Hmm, OK, Fl_Table is an unsual widget in that all drawing of what's in it
is up to your code that you supply in your draw_cell() callback.

Fl_Table manages where all the cells are (for scrolling and interactive
column/row sizing), and whenever the table wants to redraw itself,
it calls the draw_cell() method for each cell, passing it the xywh
of the cell (the position and size) and the row/column number. It's
up to your code to take the row/col number and turn that into something
to be displayed in the xywh area, which you're supposed to draw into it
with the FLTK drawing functions.

The switch() statement handles context for the cell:

> some cells appear in the header of the table and should be drawn
slightly differently depending on how you want the headers to look.
In that case the context will be CONTEXT_ROW_HEADER or CONTEXT_COL_HEADER,
so your switch statement code should use whatever draw functions
you want to draw the cells in the header.

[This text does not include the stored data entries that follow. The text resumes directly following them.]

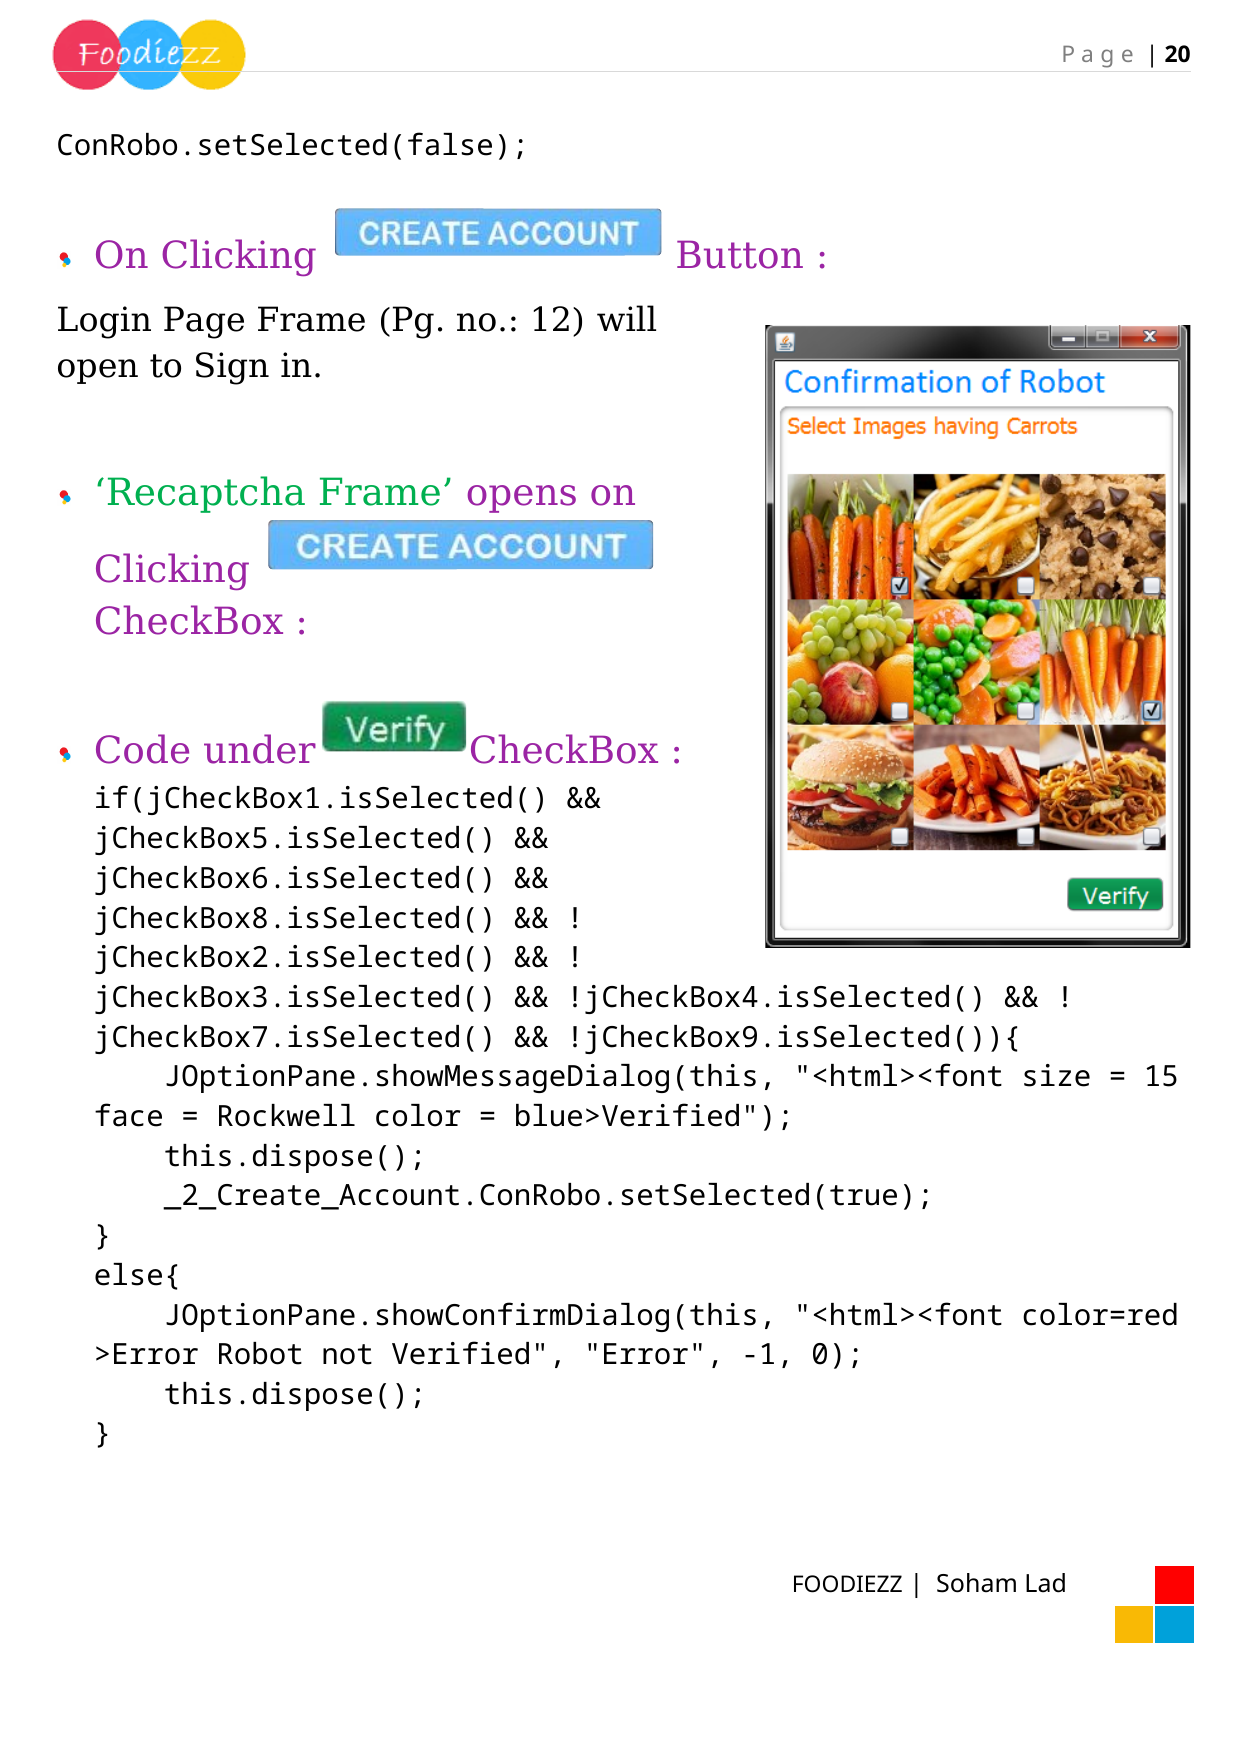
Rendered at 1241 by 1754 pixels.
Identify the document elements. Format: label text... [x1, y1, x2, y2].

list On Clicking Button : [56, 208, 1191, 276]
text JOptionPane.showMessageDialog(this, "<html><font size = 15 face = Rockwell color = blue>Verified"); [94, 1056, 1191, 1135]
text JOptionPane.showConfirmDialog(this, "<html><font color=red >Error Robot not Verified", "Error", -1, 0); [94, 1294, 1191, 1373]
picture [321, 700, 467, 752]
list ‘Recaptcha Frame’ opens on Clicking CheckBox : [56, 468, 765, 642]
picture [765, 325, 1191, 948]
picture [57, 489, 71, 506]
picture [16, 3, 296, 114]
picture [57, 251, 71, 269]
text else{ [94, 1254, 1191, 1294]
text } [94, 1413, 1191, 1452]
picture [268, 520, 654, 570]
picture [335, 208, 662, 256]
picture [57, 746, 71, 764]
text Login Page Frame (Pg. no.: 12) will open to Sign in. [56, 298, 1191, 384]
list Code underCheckBox : [56, 701, 765, 771]
text } [94, 1214, 1191, 1254]
text ConRobo.setSelected(false); [56, 124, 1191, 163]
text _2_Create_Account.ConRobo.setSelected(true); [94, 1175, 1191, 1214]
text this.dispose(); [94, 1135, 1191, 1175]
text if(jCheckBox1.isSelected() && jCheckBox5.isSelected() && jCheckBox6.isSelected() && jCheckBox8.isSelected() && !jCheckBox2.isSelected() && !jCheckBox3.isSelected() && !jCheckBox4.isSelected() && !jCheckBox7.isSelected() && !jCheckBox9.isSelected()){ [94, 778, 1191, 1056]
text this.dispose(); [94, 1373, 1191, 1413]
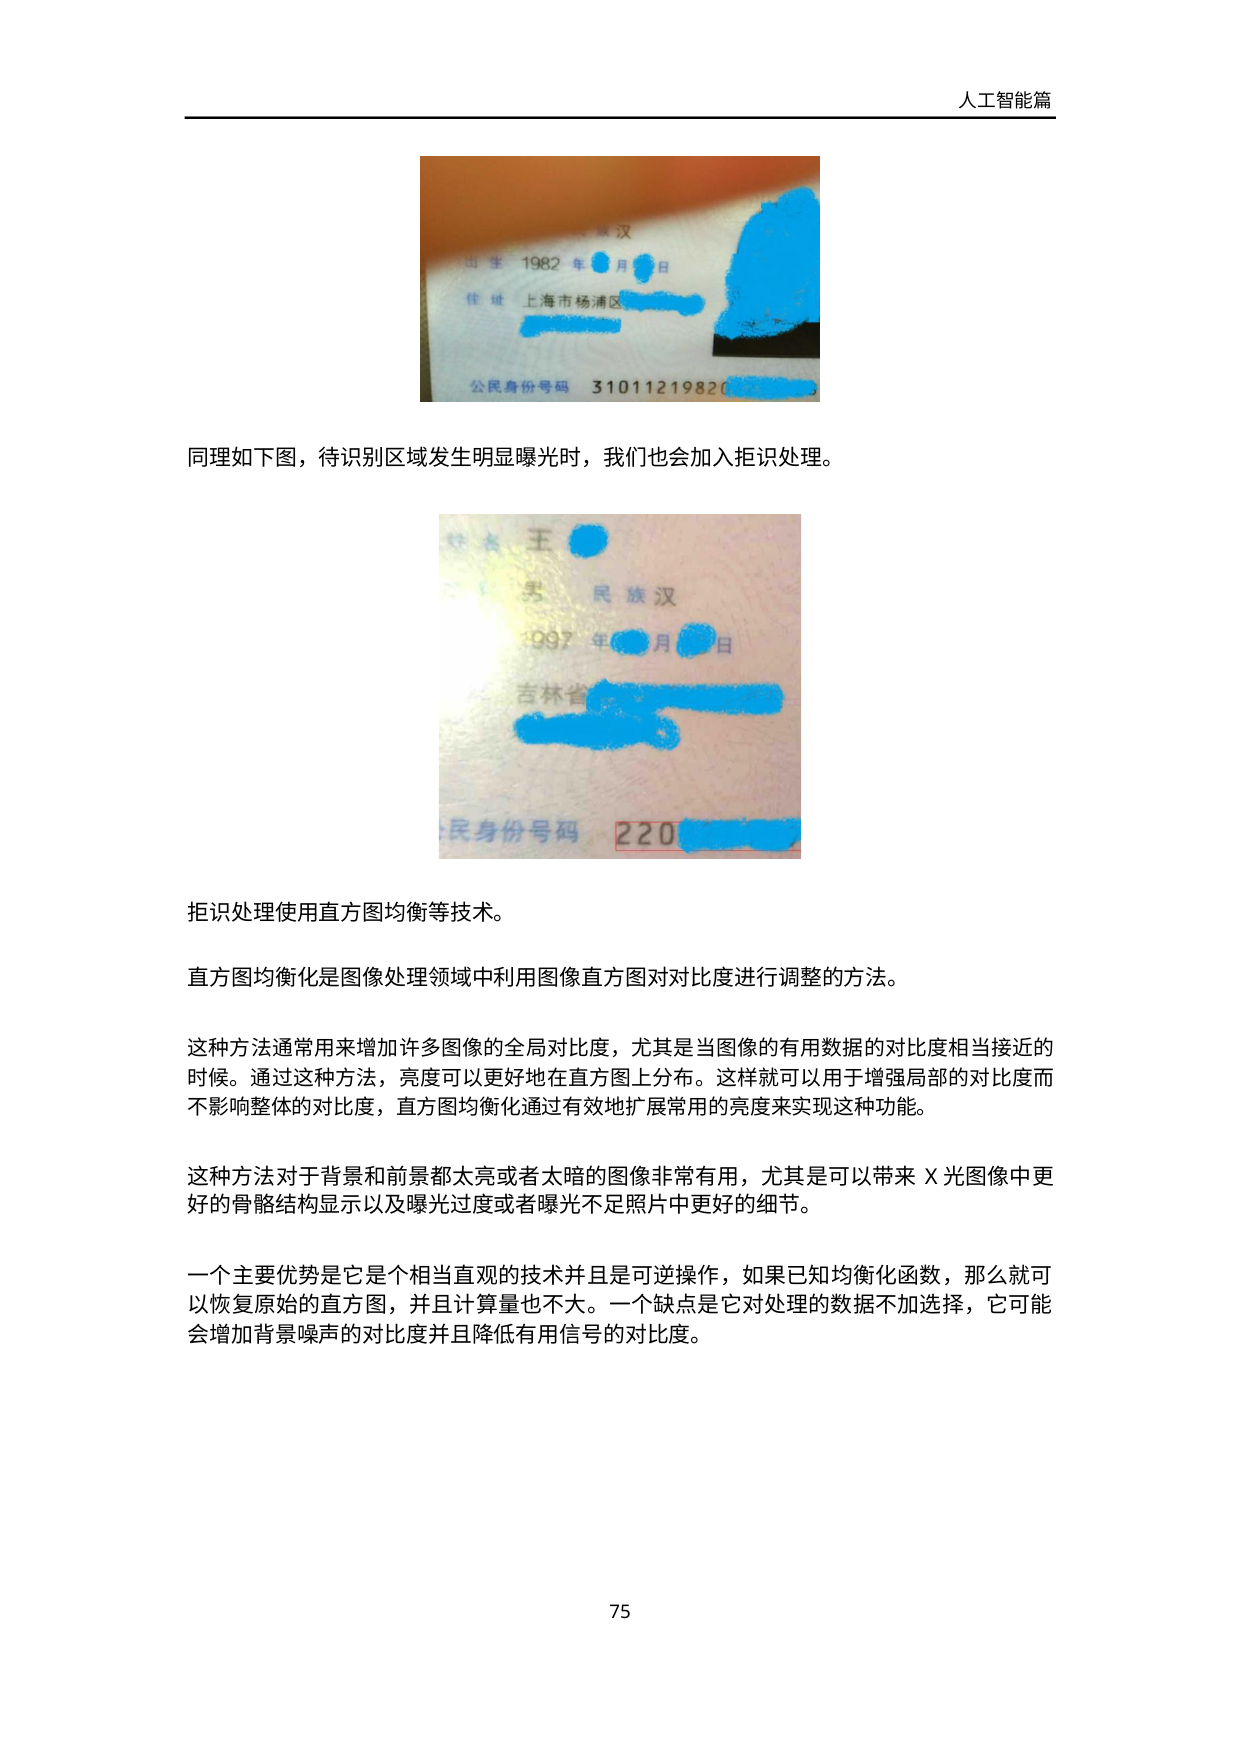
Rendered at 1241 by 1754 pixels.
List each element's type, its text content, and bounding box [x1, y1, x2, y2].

text 拒识处理使用直方图均衡等技术。 [187, 902, 1090, 925]
text 75 [150, 1603, 1089, 1623]
picture [420, 156, 820, 402]
picture [438, 514, 802, 859]
text 这种方法对于背景和前景都太亮或者太暗的图像非常有用，尤其是可以带来 X 光图像中更好的骨骼结构显示以及曝光过度或者曝光不足照片中更好的细节。 [187, 1163, 1054, 1218]
text 一个主要优势是它是个相当直观的技术并且是可逆操作，如果已知均衡化函数，那么就可以恢复原始的直方图，并且计算量也不大。一个缺点是它对处理的数据不加选择，它可能会增加背景噪声的对比度并且降低有用信号的对比度。 [187, 1260, 1054, 1348]
text 同理如下图，待识别区域发生明显曝光时，我们也会加入拒识处理。 [187, 447, 1090, 470]
text 这种方法通常用来增加许多图像的全局对比度，尤其是当图像的有用数据的对比度相当接近的时候。通过这种方法，亮度可以更好地在直方图上分布。这样就可以用于增强局部的对比度而不影响整体的对比度，直方图均衡化通过有效地扩展常用的亮度来实现这种功能。 [187, 1032, 1054, 1120]
text 直方图均衡化是图像处理领域中利用图像直方图对对比度进行调整的方法。 [187, 967, 1090, 990]
text 人工智能篇 [958, 92, 1089, 111]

> some cells in the table are just regular cells. In that case,
the context will be CONTEXT_CELL, so your draw code should handle that
just a bit differently, so that you're drawing cell data, not header data.

> There's other contexts such as CONTEXT_STARTPAGE that you can either
use or ignore; it's invoked when the table is about to start redrawing itself.
(sometimes you might want to, for instance, take a snapshot of a database
so that you have a cached copy of the data you want to display in the table)

Hope that helps.

Fl_Table is unusual in that it leaves most of the drawing of the widget
up to you (the cell headers and cell data). While this means you have to
understand how to draw boxes and text, it gives you a lot of control about
how the data is displayed, allowing you to get as efficient as you want about
how table data is memory managed and drawn.